Extract every entry word for word. Skip the pictures.

---- Exercise material

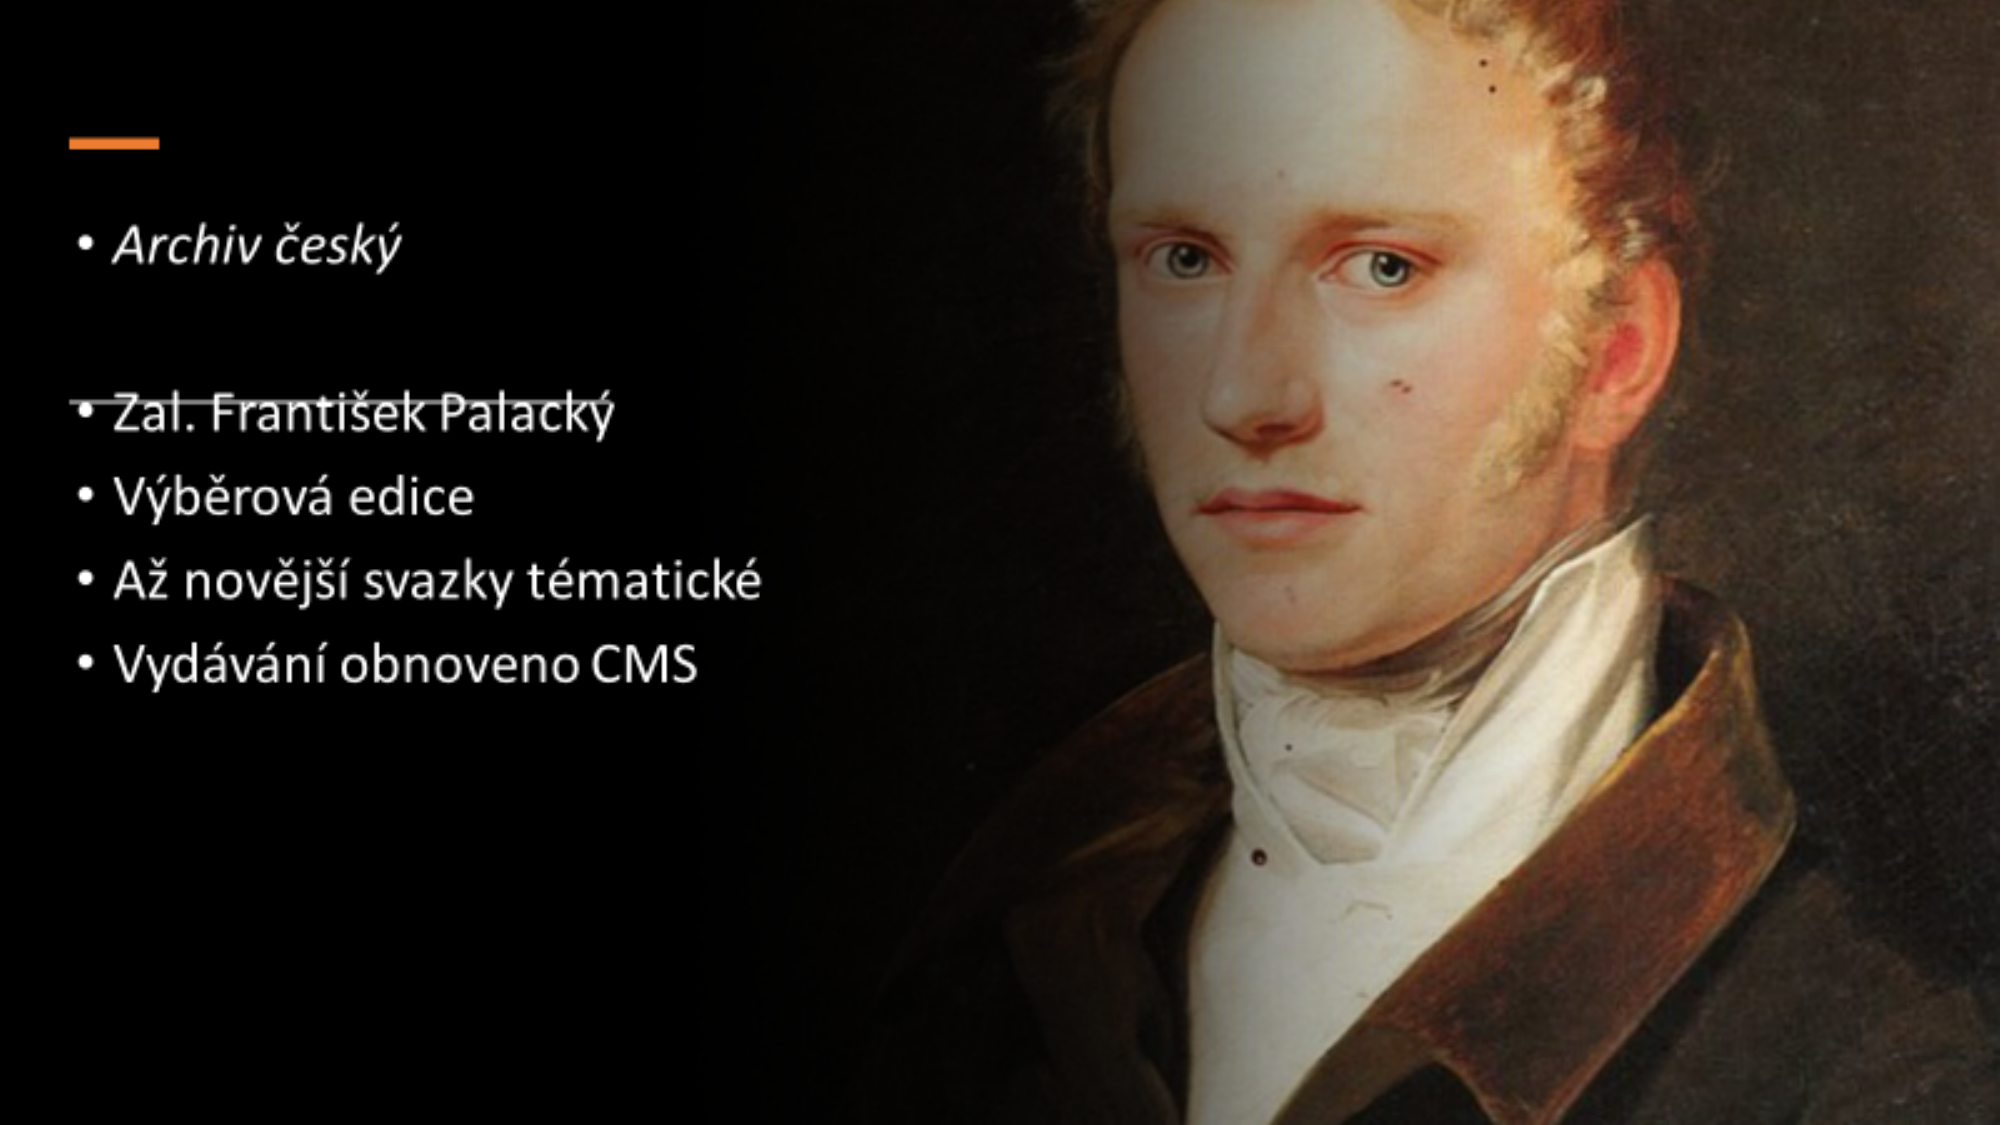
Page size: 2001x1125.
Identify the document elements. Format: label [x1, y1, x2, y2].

list [0, 0, 2000, 1125]
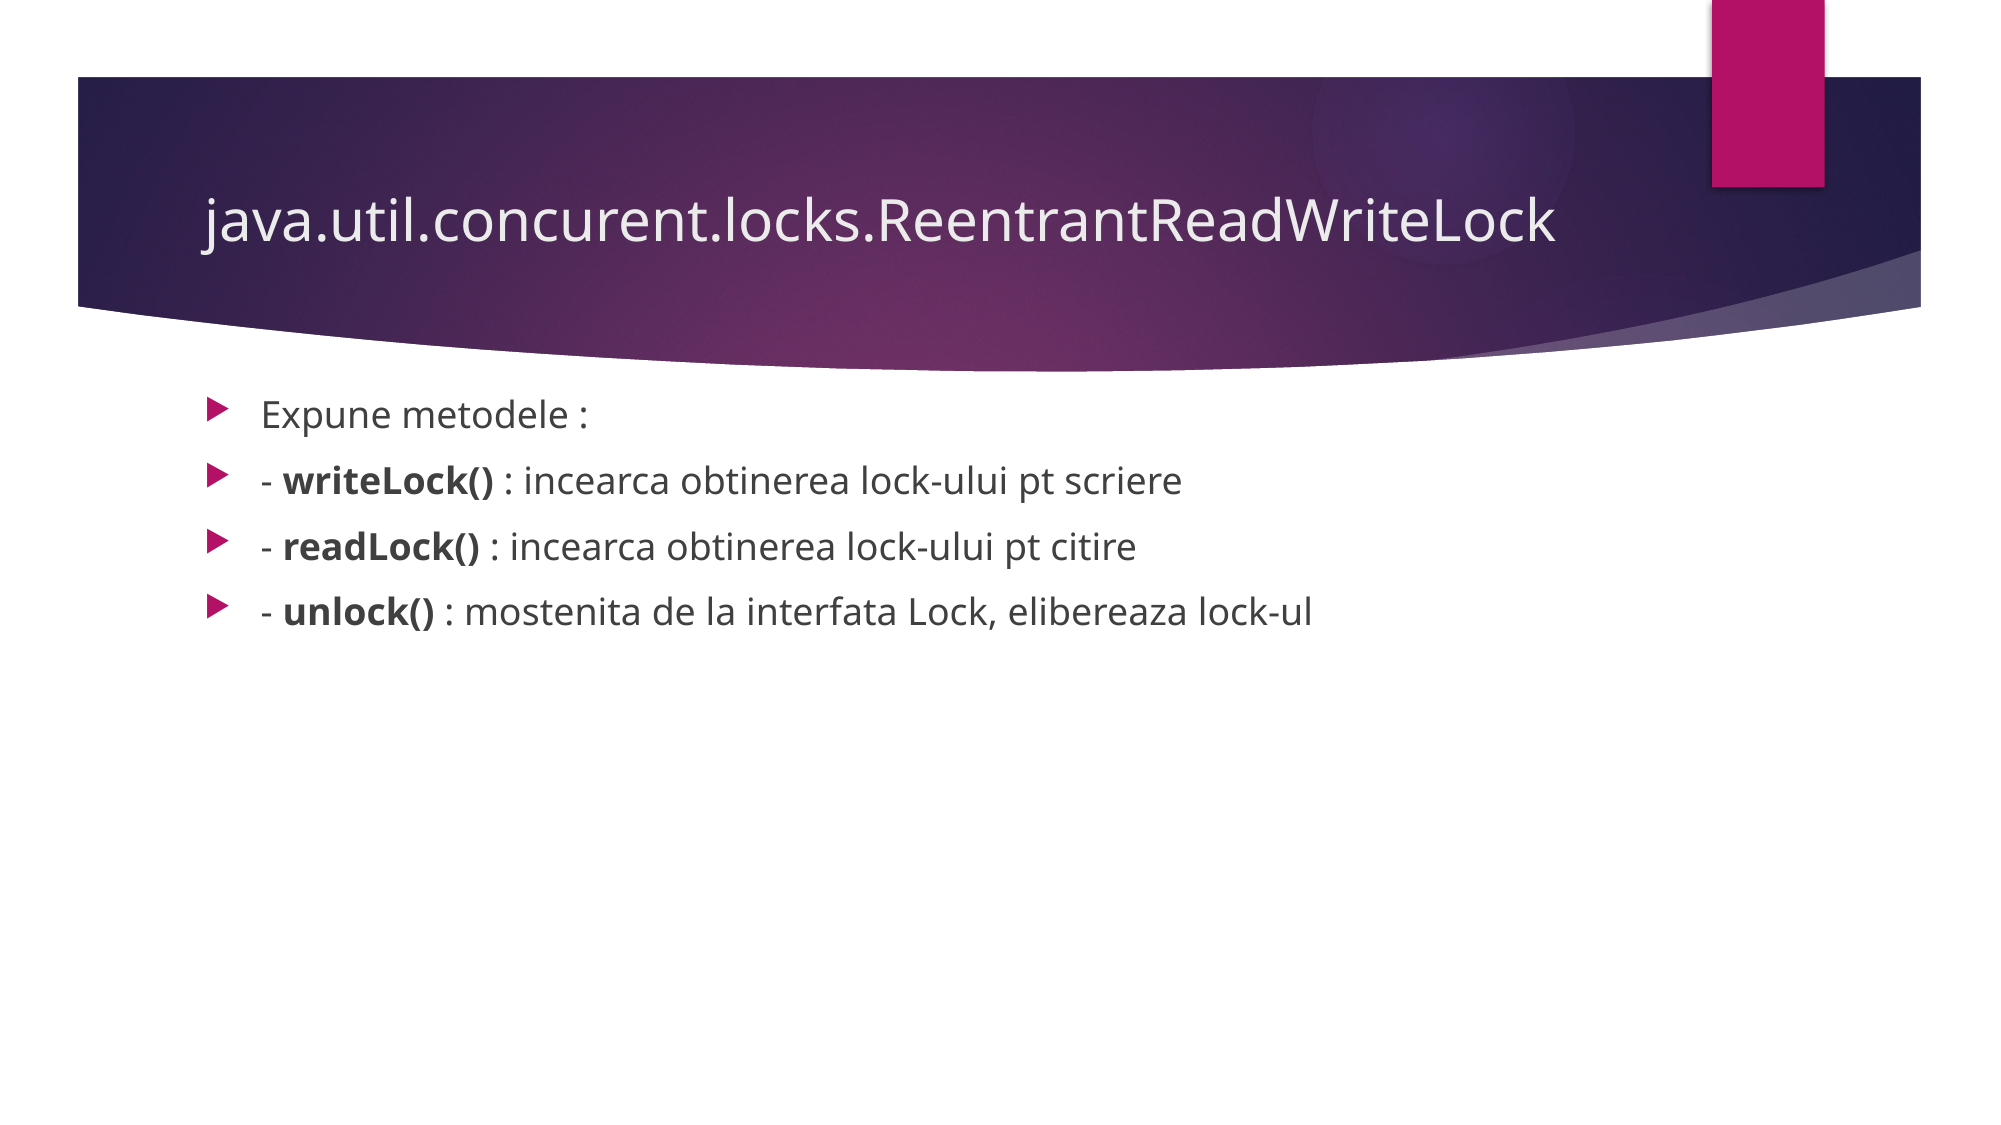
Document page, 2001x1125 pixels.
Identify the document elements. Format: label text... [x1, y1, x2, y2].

list Expune metodele : - writeLock() : incearca obtinerea lock-ului pt scriere - readLock() : incearca obtinerea lock-ului pt citire - unlock() : mostenita de la interfata Lock, elibereaza lock-ul [189, 383, 1825, 1016]
title java.util.concurent.locks.ReentrantReadWriteLock [189, 159, 1664, 276]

--------

Solution to the problem:
Page size: 2001x1125.
Identify the document elements. Format: label [x1, y1, x2, y2].

list [0, 0, 2000, 1125]
Document page, 2001x1125 pixels.
Identify the document elements. Format: label text... [x1, y1, x2, y2].

list Expune metodele : - writeLock() : incearca obtinerea lock-ului pt scriere - readLock() : incearca obtinerea lock-ului pt citire - unlock() : mostenita de la interfata Lock, elibereaza lock-ul [189, 383, 1825, 1016]
title java.util.concurent.locks.ReentrantReadWriteLock [189, 159, 1664, 276]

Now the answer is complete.